One time my Uncle Joe got booted out the track in Mexico. He pulled one of those "Sting" capers like in the movie. Him and some crooked jockey snuck a telephone into the track. They had a buddy working down at Western Union. If they saw a race where the horse was like six legnths ahead in the stretch,they'd call their Western Union pal and he'd delay the result by 30 seconds. That way my uncle could place a bet on the the horse that was leading by six legnths. Well my uncle and the jockey got nabbed by the track "dicks" and they were banned from the track. But that didn't stop my Uncle Joe. He got"Cheeseburgerr" to go down to Caliente and place a bet on a 5/10 and he won the jackpot,20 grand.

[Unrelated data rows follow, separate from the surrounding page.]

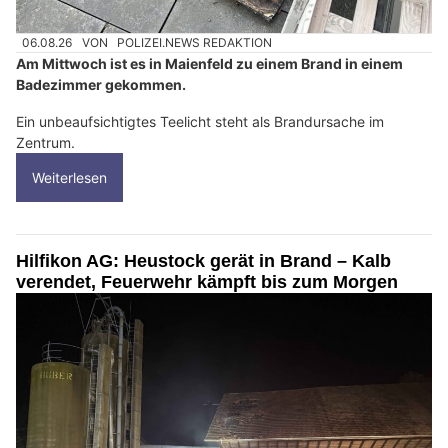
06.08.26
VON
POLIZEI.NEWS REDAKTION
Am Mittwoch ist es in Maienfeld zu einem Brand in einem
Badezimmer gekommen.
Ein unbeaufsichtigtes Teelicht steht als Brandursache im
Zentrum.
Weiterlesen
Hilfikon AG: Heustock gerät in Brand – Kalb
verendet, Feuerwehr kämpft bis zum Morgen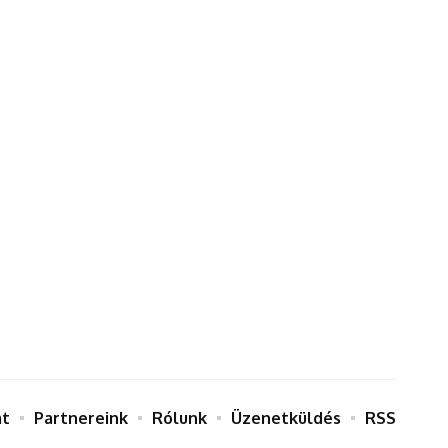
at
Partnereink
Rólunk
Üzenetküldés
RSS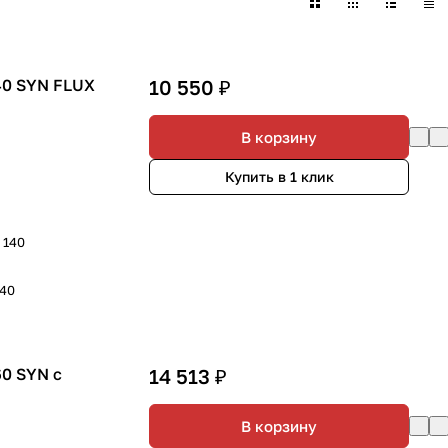
40 SYN FLUX
10 550 ₽
В корзину
Купить в 1 клик
- 140
140
0 SYN с
14 513 ₽
В корзину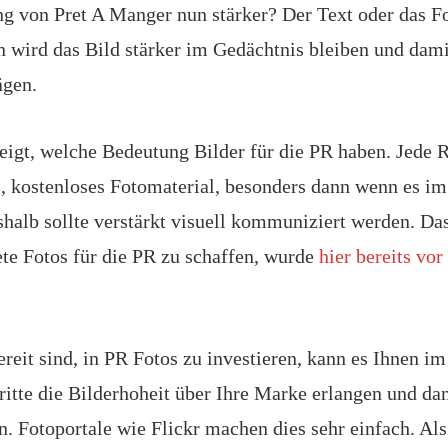
 von Pret A Manger nun stärker? Der Text oder das F
n wird das Bild stärker im Gedächtnis bleiben und dami
gen.
eigt, welche Bedeutung Bilder für die PR haben. Jede R
s, kostenloses Fotomaterial, besonders dann wenn es im
shalb sollte verstärkt visuell kommuniziert werden. Da
nete Fotos für die PR zu schaffen, wurde
hier bereits vor
reit sind, in PR Fotos zu investieren, kann es Ihnen i
ritte die Bilderhoheit über Ihre Marke erlangen und da
. Fotoportale wie Flickr machen dies sehr einfach. Als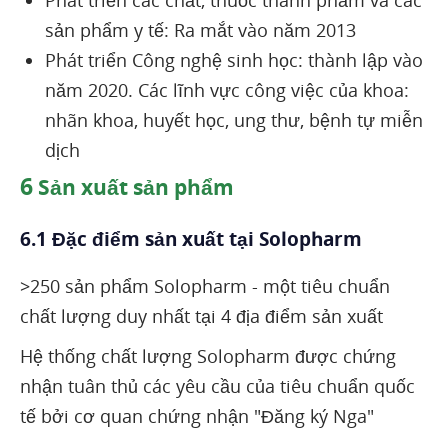
sản phẩm y tế: Ra mắt vào năm 2013
Phát triển Công nghệ sinh học: thành lập vào
năm 2020. Các lĩnh vực công việc của khoa:
nhãn khoa, huyết học, ung thư, bệnh tự miễn
dịch
6
Sản xuất sản phẩm
6.1 Đặc điểm sản xuất tại Solopharm
>250 sản phẩm Solopharm - một tiêu chuẩn
chất lượng duy nhất tại 4 địa điểm sản xuất
Hệ thống chất lượng Solopharm được chứng
nhận tuân thủ các yêu cầu của tiêu chuẩn quốc
tế bởi cơ quan chứng nhận "Đăng ký Nga"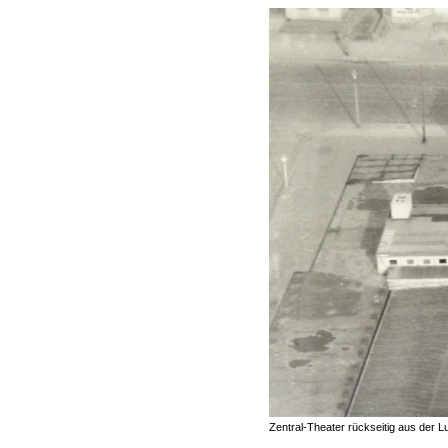
Zentral-Theater rückseitig aus der Lu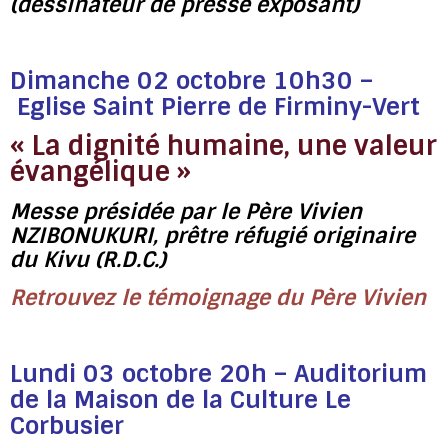
(dessinateur de presse exposant)
Dimanche 02 octobre 10h30 –
Eglise Saint Pierre de Firminy-Vert
« La dignité humaine, une valeur
évangélique »
Messe présidée par le Père Vivien
NZIBONUKURI, prêtre réfugié originaire
du Kivu (R.D.C.)
Retrouvez le témoignage du Père Vivien
Lundi 03 octobre 20h – Auditorium
de la Maison de la Culture Le
Corbusier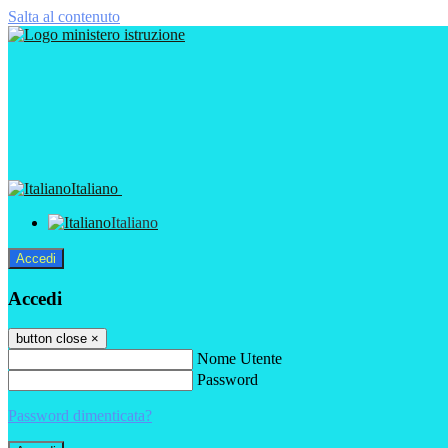
Salta al contenuto
Italiano
Italiano
Accedi
Accedi
button close
×
Nome Utente
Password
Password dimenticata?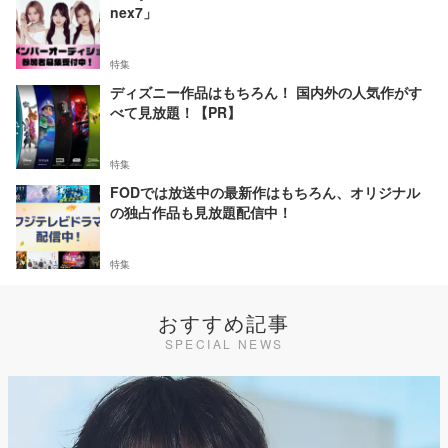
nex7」
特集
ディズニー作品はもちろん！ 国内外の人気作がす
べて見放題！【PR】
特集
FODでは放送中の最新作はもちろん、オリジナル
の独占作品も見放題配信中！
特集
おすすめ記事
SPECIAL NEWS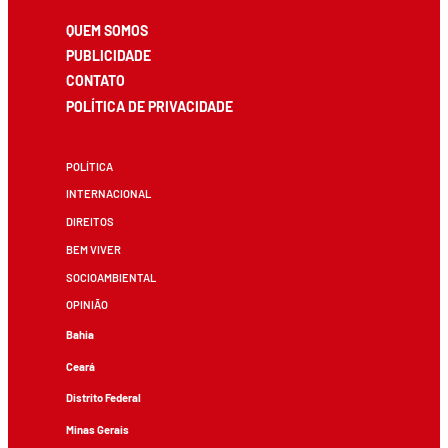
QUEM SOMOS
PUBLICIDADE
CONTATO
POLÍTICA DE PRIVACIDADE
POLÍTICA
INTERNACIONAL
DIREITOS
BEM VIVER
SOCIOAMBIENTAL
OPINIÃO
Bahia
Ceará
Distrito Federal
Minas Gerais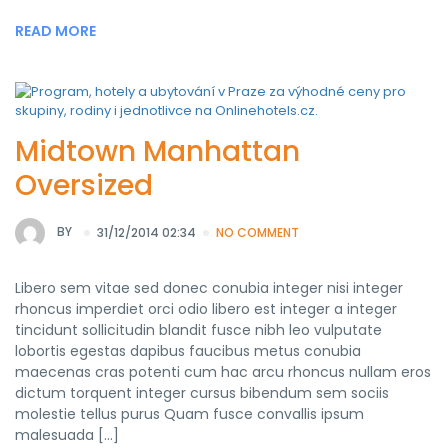
READ MORE
Midtown Manhattan
Oversized
BY
31/12/2014 02:34
NO COMMENT
Libero sem vitae sed donec conubia integer nisi integer
rhoncus imperdiet orci odio libero est integer a integer
tincidunt sollicitudin blandit fusce nibh leo vulputate
lobortis egestas dapibus faucibus metus conubia
maecenas cras potenti cum hac arcu rhoncus nullam eros
dictum torquent integer cursus bibendum sem sociis
molestie tellus purus Quam fusce convallis ipsum
malesuada […]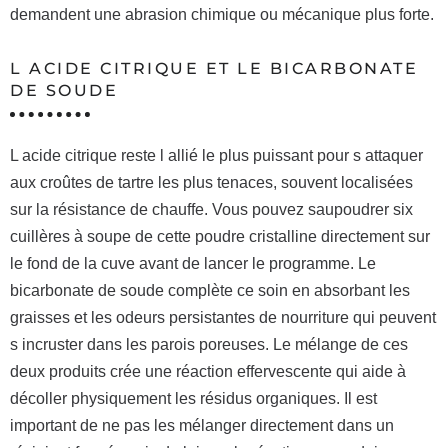
demandent une abrasion chimique ou mécanique plus forte.
L ACIDE CITRIQUE ET LE BICARBONATE
DE SOUDE
L acide citrique reste l allié le plus puissant pour s attaquer
aux croûtes de tartre les plus tenaces, souvent localisées
sur la résistance de chauffe. Vous pouvez saupoudrer six
cuillères à soupe de cette poudre cristalline directement sur
le fond de la cuve avant de lancer le programme. Le
bicarbonate de soude complète ce soin en absorbant les
graisses et les odeurs persistantes de nourriture qui peuvent
s incruster dans les parois poreuses. Le mélange de ces
deux produits crée une réaction effervescente qui aide à
décoller physiquement les résidus organiques. Il est
important de ne pas les mélanger directement dans un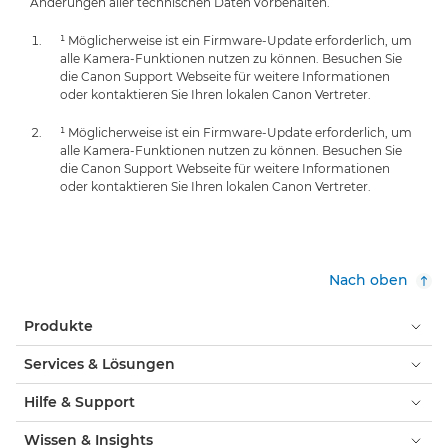
Änderungen aller technischen Daten vorbehalten.
¹ Möglicherweise ist ein Firmware-Update erforderlich, um
alle Kamera-Funktionen nutzen zu können. Besuchen Sie
die Canon Support Webseite für weitere Informationen
oder kontaktieren Sie Ihren lokalen Canon Vertreter.
¹ Möglicherweise ist ein Firmware-Update erforderlich, um
alle Kamera-Funktionen nutzen zu können. Besuchen Sie
die Canon Support Webseite für weitere Informationen
oder kontaktieren Sie Ihren lokalen Canon Vertreter.
Nach oben
Produkte
Services & Lösungen
Hilfe & Support
Wissen & Insights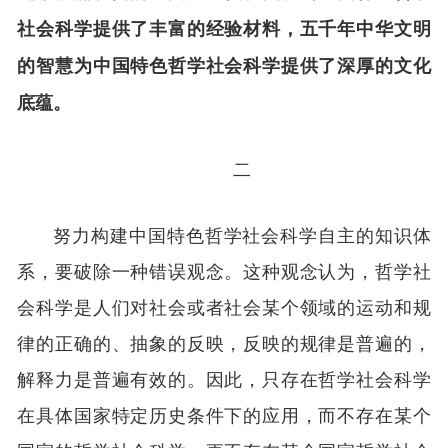
社会科学提供了丰富的经验材料，五千年中华文明
的智慧为中国特色哲学社会科学提供了深厚的文化
底蕴。
二
努力构建中国特色哲学社会科学自主的知识体
系，要破除一种错误观念。这种观念认为，哲学社
会科学是人们对社会或者社会某个领域的运动和规
律的正确的、抽象的反映，反映的规律是普遍的，
解释力是普遍有效的。因此，只存在哲学社会科学
在具体国家特定历史条件下的应用，而不存在某个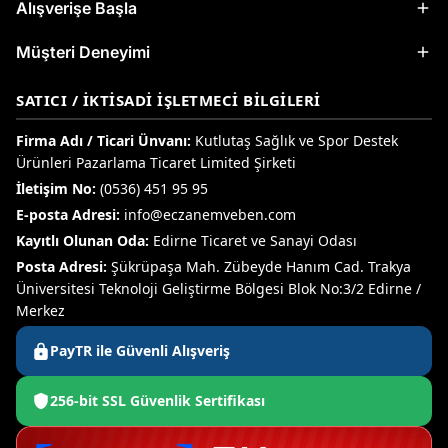
Alışverişe Başla
Müşteri Deneyimi
SATICI / İKTISADI İŞLETMECI BILGILERI
Firma Adı / Ticari Ünvanı:
Kutlutaş Sağlık ve Spor Destek
Ürünleri Pazarlama Ticaret Limited Şirketi
İletişim No:
(0536) 451 95 95
E-posta Adresi:
info@eczanemveben.com
Kayıtlı Olunan Oda:
Edirne Ticaret ve Sanayi Odası
Posta Adresi:
Şükrüpaşa Mah. Zübeyde Hanım Cad. Trakya
Üniversitesi Teknoloji Geliştirme Bölgesi Blok No:3/2 Edirne /
Merkez
PayTR ile Güvenli Alışveriş
256-bit SSL Güvenlik Sertifikası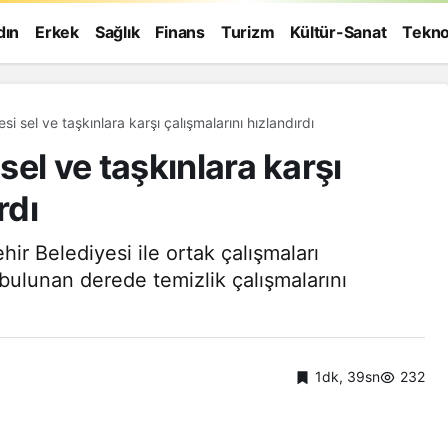
dın
Erkek
Sağlık
Finans
Turizm
Kültür-Sanat
Tekno
i sel ve taşkınlara karşı çalışmalarını hızlandırdı
el ve taşkınlara karşı
rdı
ir Belediyesi ile ortak çalışmaları
bulunan derede temizlik çalışmalarını
1dk, 39sn
232
Genel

My uncle spends part of the money and bought a produce market out in El Cajon where the farmers lived. Peculiar. The only produce my uncle knew about was "lettuce". The kind with the Presidents faces on it. One day I took a spin out to his produce market. He called it "Valley Farms Market". I go inside and half the produce has mold all over it. It looked so bad I don't think the rabbits would eat it. Well my uncle invites me to his office. On his desk is around 4 or 5 phones. They're all ringin' at once. It wasn't difficult to put two and two together. My uncle was making book. All these hayseed farmers would come in and bet on everything from football games to pig racing. Leave it to my greaseball uncle from the Southwest Side of Chicago to have the action on the "book" in Tobacco Road.
It went on like that. "Cheeseburger" left. I think it was just a matter of my uncle not paying too much attention to her. He'd have a woman from TJ come in once a week to clean up his apartment(he was living in El Cajon now)and take care of any other of his needs. He was happy. He was by himself. He could do what he wanted. But then he came down with stomach cancer. He got pretty sick. He came back to live with us before he had to go to the Veterans Hospital. He had lost a lot of weight. Funny,but I remember my Uncle Joe making the biggest muscle i'd ever seen. I'd always ask him to make a muscle when I was a kid.
He died after suffering a long illness. My mother would visit him at the hospital everyday. She said he was very scared. He didn't want to be alone. When he died,I remember my mother coming home. She sat down in the the living room and sobbed uncontrollably. All she kept saying was,"He was just a boy. He was just a boy."
Great story on your uncle Jose, sounds like he led life to the fullest, everybody should be so lucky.

I got to go back there. I missed a couple of faces.kikibalt wrote:dagosd2000 wrote:Frank
What's going on with Lou Filippo?
Didn't you see him at the father and son luncheon? he was sitting at Don's table.